As the title of the post suggests, this week I will discuss a geometric intuition for Markov's inequality, which for a nonnegative random variable, $X$, states
$$
P(X \geq a) \leq E[X]/a.
$$
This is a simple result in basic probability that still felt surprising every time I used it... until very recently. (Warning: Basic measure theoretic probability lies ahead. These notes look like they provide sufficient background if this post is confusing and you are sufficiently motivated!)
I used to get intuition for Markov's inequality from the fairly intuitive proof (or the equivalent proof with integrals),
\begin{align*}
E[X] &= \sum_x x P(x)
\\
&= \sum_{x < a} x P(x) + \sum_{x \geq a} x P(x)
\\
&\geq \sum_{x \geq a} x P(x)
\\
&\geq \sum_{x \geq a} a P(x)
\\
&= a\sum_{x \geq a} P(x)
\\
&= a P(x \geq a),
\end{align*}
which is all well and good, but I like pictures and don't feel like I have really internalized a concept unless I have a representative picture for it in my mind. The problem is then, what is the picture here? Expectations are averages, so when you look at the value of $E[X]$ it is kind of at the center of the distribution, but how is that related to the probability in the tail of the distribution?
This might be overkill, but in my mind, the key to an intuitive geometric understanding of Markov's inequality relies on a measure theoretic view of probability. What measure theoretic probability gives us in this case is a geometric perspective of expectations, from which Markov's inequality falls out immediately.
Recall that random variables are actually functions. A random variable is defined with respect to a probability triple, $(\Omega, \mathcal{F}, P)$. The function $X\colon \Omega \rightarrow \mathbb{R}$ is a random variable if it is a measurable function in the sense that the preimage $X^{-1}(A) = \{\omega \in \Omega\ |\ X(\omega) \in A\}$ is always measurable, so we can write $P(X \in A) = P(\omega \in X^{-1}(A))$.

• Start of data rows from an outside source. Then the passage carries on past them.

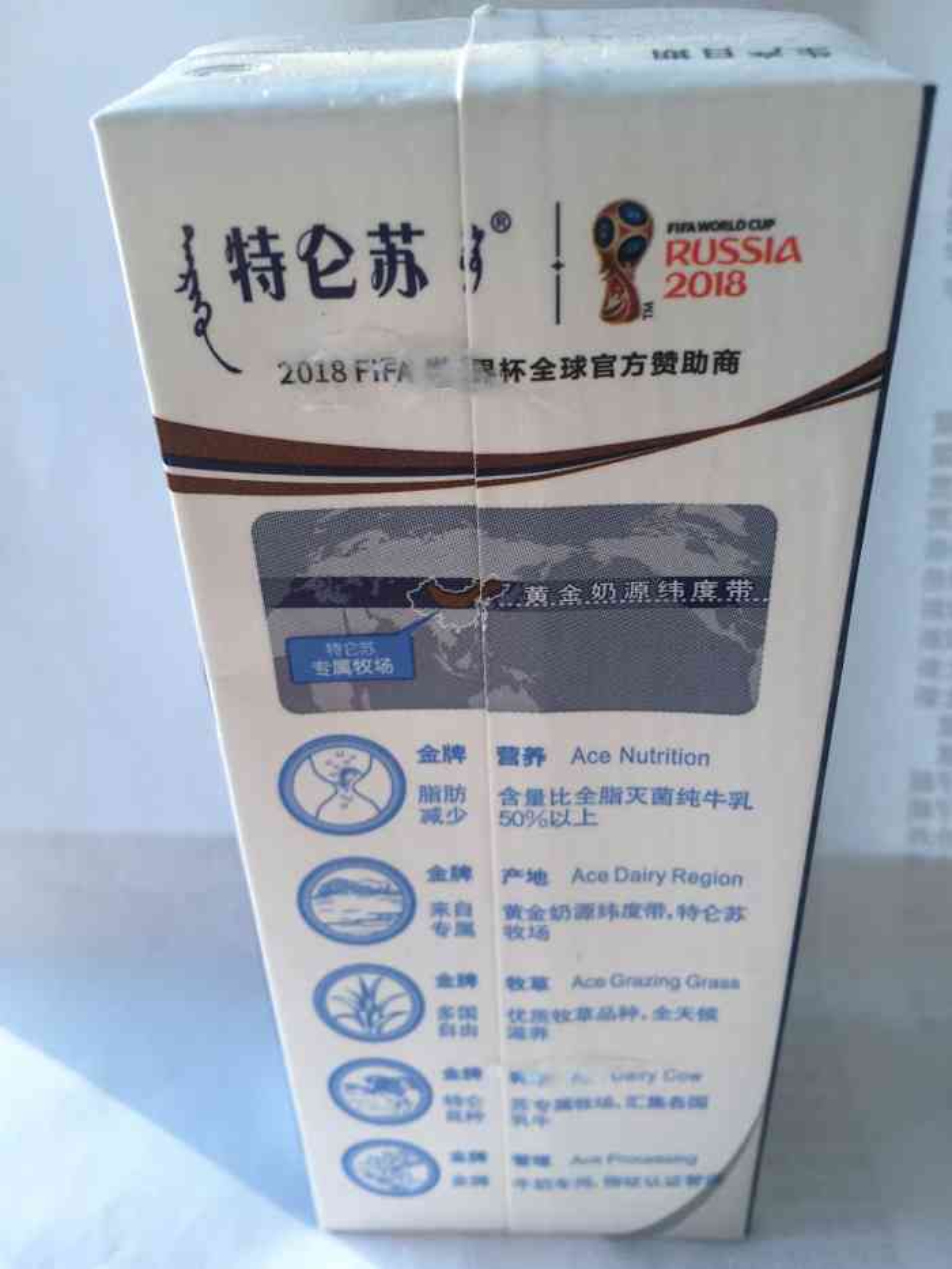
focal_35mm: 29
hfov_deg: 48.2
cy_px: 634
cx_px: 476
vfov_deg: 61.7
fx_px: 1063
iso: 25
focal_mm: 4.15
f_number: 2.2
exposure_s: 1/217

The key is then that $E[X]$ is essentially just the area under the random variable $X$ since $E[X] = \int_\omega X(\omega) dP $. We can then understand Markov's inequality from the following (slightly simplified) picture:
The dashed line is at the height $a$, so the probability that $X$ is greater than $a$ in this case is just the length of the contiguous set of values $\omega$ that map to values of $X(\omega)$ greater than $a$ (the line segment shown in the picture). The area of the shaded box is thus $a P(X \geq a)$, which is clearly less than the entire area under $X(\omega)$. Hence $a P(X \geq a) \leq E[X]$ as desired.